KKR Sees Gold in AI's Growing Pains
Private equity giant KKR views AI market volatility as opportunity, betting on infrastructure and talent amid tech sector turbulence in 2026.
While most investors are nursing AI-related losses this quarter, KKR is sharpening its pencils. The $3.6 trillion private equity giant told investors this week it's hunting for opportunities in artificial intelligence sectors hit by recent market turbulence.
The firm's co-CEO Henry Kravis didn't mince words during an earnings call: "Volatility creates the best buying opportunities we've seen in years." With AI stocks down 23% from their October peaks and several high-profile startups struggling to meet revenue projections, KKR sees a landscape ripe for opportunistic investments.
The Volatility Opportunity
KKR's interest comes as the AI sector faces its first major correction since the ChatGPT boom began. Rising interest rates have made growth-stage funding scarce, forcing many AI companies to accept lower valuations or seek alternative financing. Several unicorns that raised at $10+ billion valuations in 2024 are now open to strategic partnerships at significant discounts.
The firm is particularly eyeing AI infrastructure companies—those building the data centers, chips, and networking equipment that power artificial intelligence. These businesses often require massive capital investments that venture funds can't provide, creating an opening for buyout specialists like KKR.
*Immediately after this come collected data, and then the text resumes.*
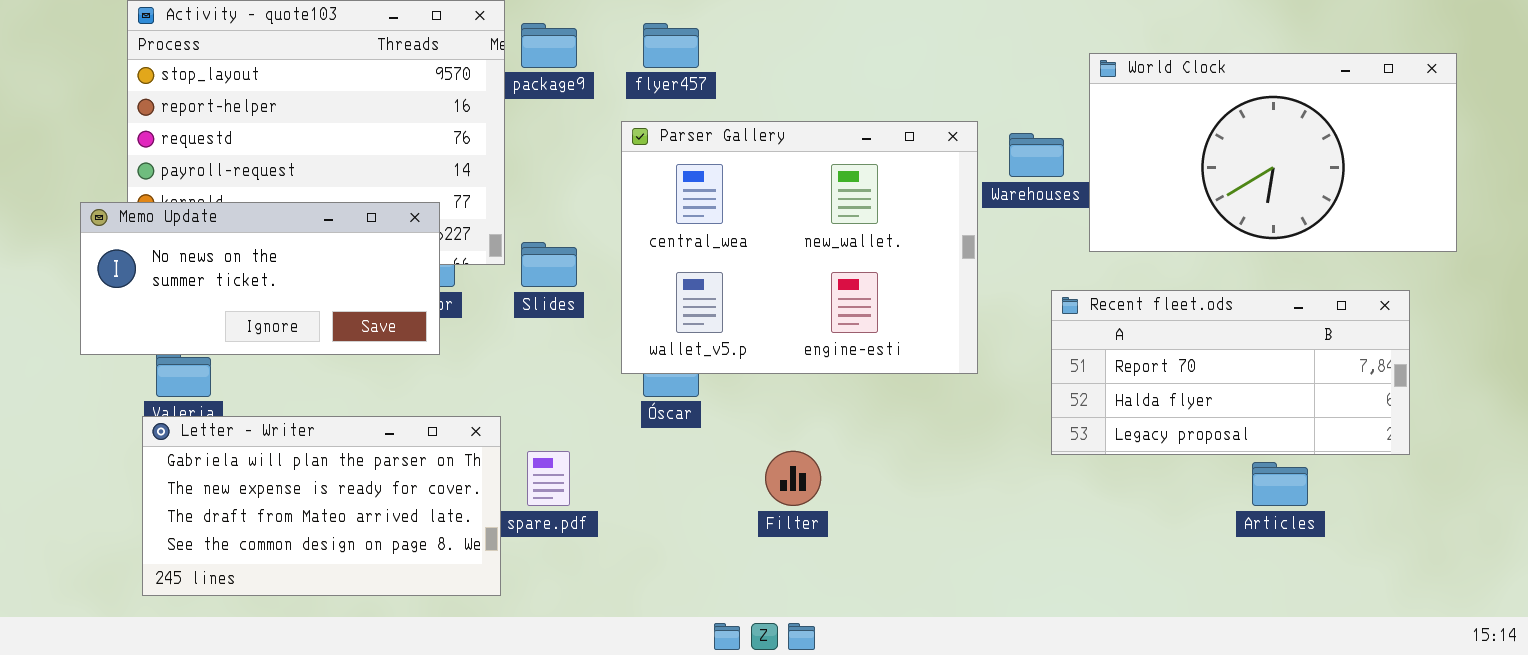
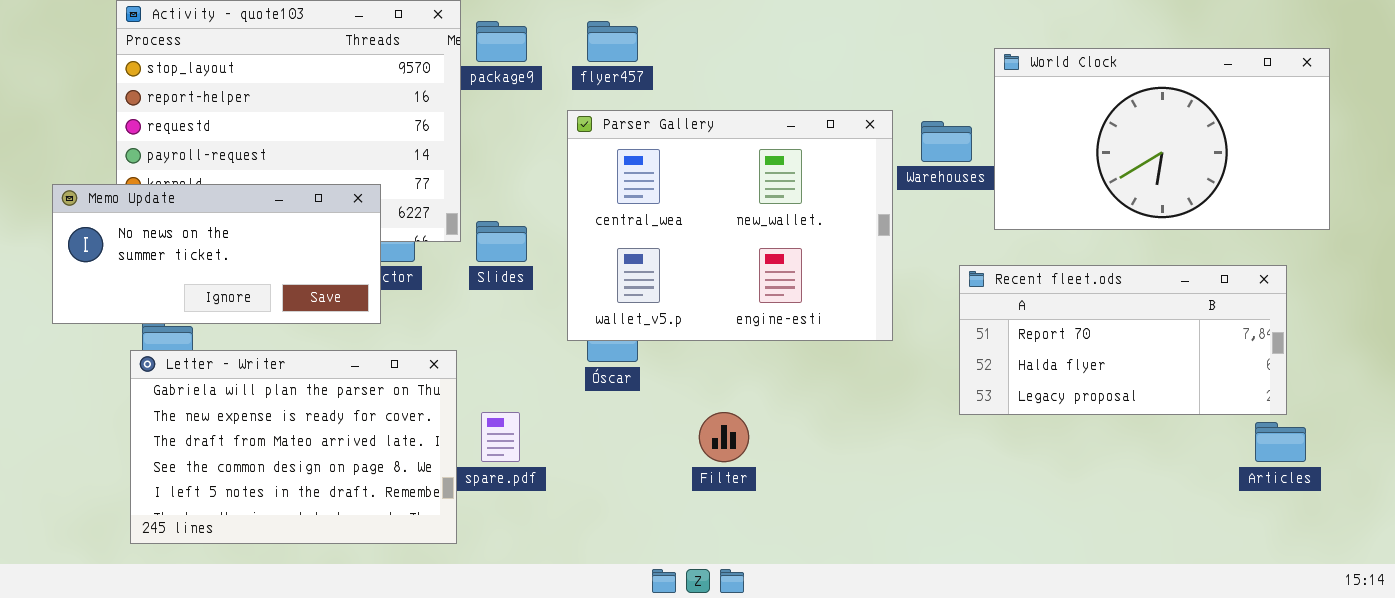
Memo Update: [80,202,440,355] -> [52,184,381,324], moved
Letter - Writer: [142,416,501,596] -> [130,350,457,544], resized
Articles: [1252,462,1308,506] -> [1255,422,1306,462], moved

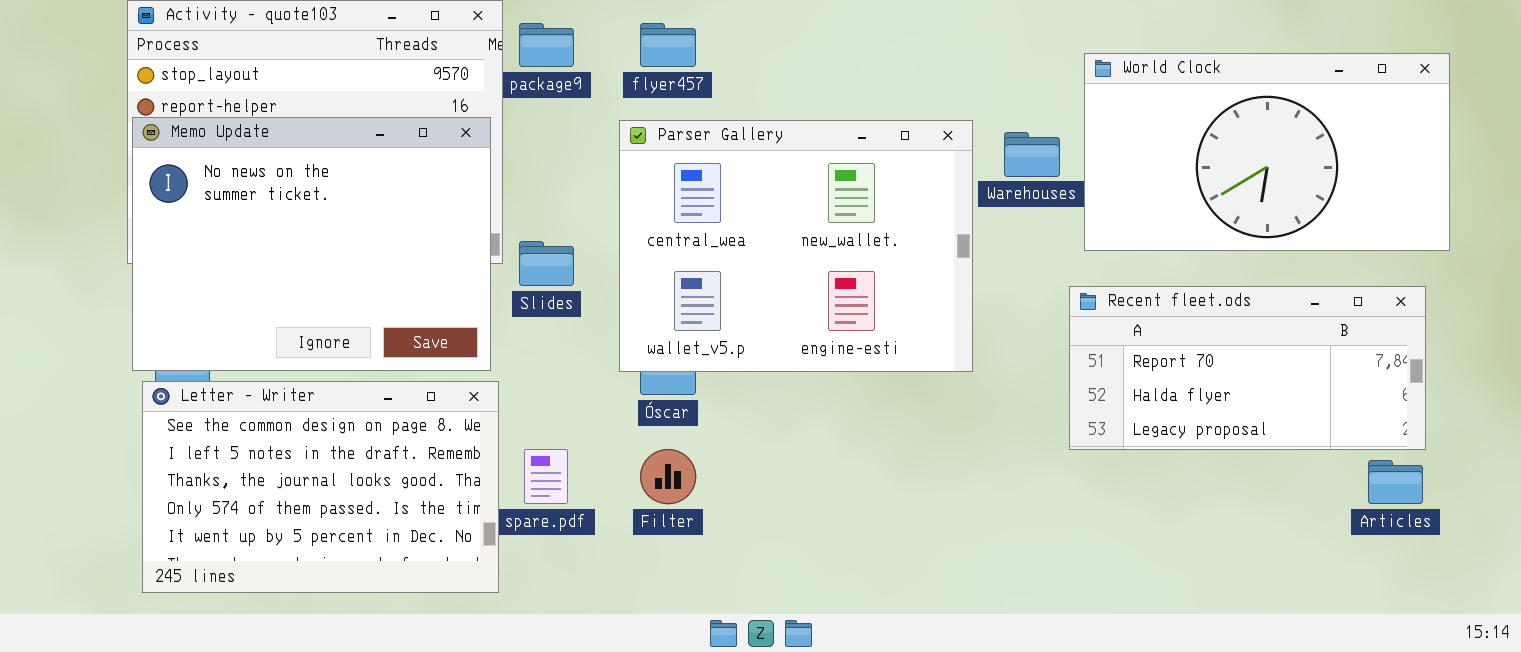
Memo Update: [52,184,381,324] -> [132,117,491,371], moved, resized
Recent fleet.ods: [959,265,1287,415] -> [1069,286,1426,450], moved
Letter - Writer: [130,350,457,544] -> [142,381,499,593], scrolled down 3 rows
Filter: [699,412,749,462] -> [640,449,696,504], moved

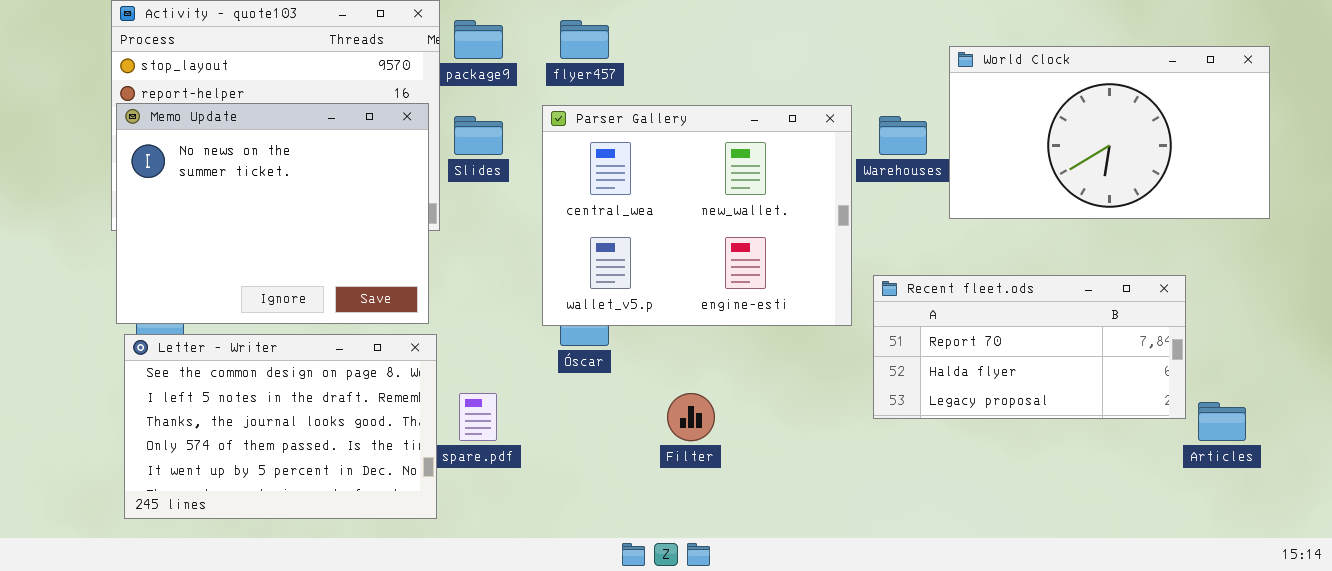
Slides: [519,241,574,286] -> [454,116,503,155], moved
Recent fleet.ods: [1069,286,1426,450] -> [873,275,1186,419], moved
Filter: [640,449,696,504] -> [667,393,715,441], moved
"We're not betting against AI," explained KKR's North America head Pete Stavros. "We're betting on the companies that will survive the shakeout and emerge stronger."
Beyond the Hype Cycle
KKR's strategy reflects a broader shift in how institutional investors view artificial intelligence. Rather than chasing the next OpenAI, they're focusing on the picks-and-shovels businesses that support AI development regardless of which specific models or applications succeed.
The firm has already deployed $2.1 billion in AI-adjacent investments over the past 18 months, including stakes in semiconductor manufacturers and cloud infrastructure providers. These companies benefit from AI growth without being subject to the winner-take-all dynamics of consumer AI applications.
This approach mirrors KKR's historical playbook during previous tech downturns. The firm made some of its most profitable investments during the dot-com crash, buying enterprise software companies at depressed valuations before the market recovered.
The Talent Migration
Perhaps more intriguingly, KKR is also targeting the human capital side of the AI equation. As major tech companies implement hiring freezes and layoffs, top AI talent is becoming available for the first time in years. The firm is backing management buyouts where experienced AI teams can acquire the companies they've been building.
This strategy addresses one of private equity's biggest challenges in tech investing: finding experienced operators who understand rapidly evolving technologies. By backing existing teams, KKR gains both technical expertise and operational continuity.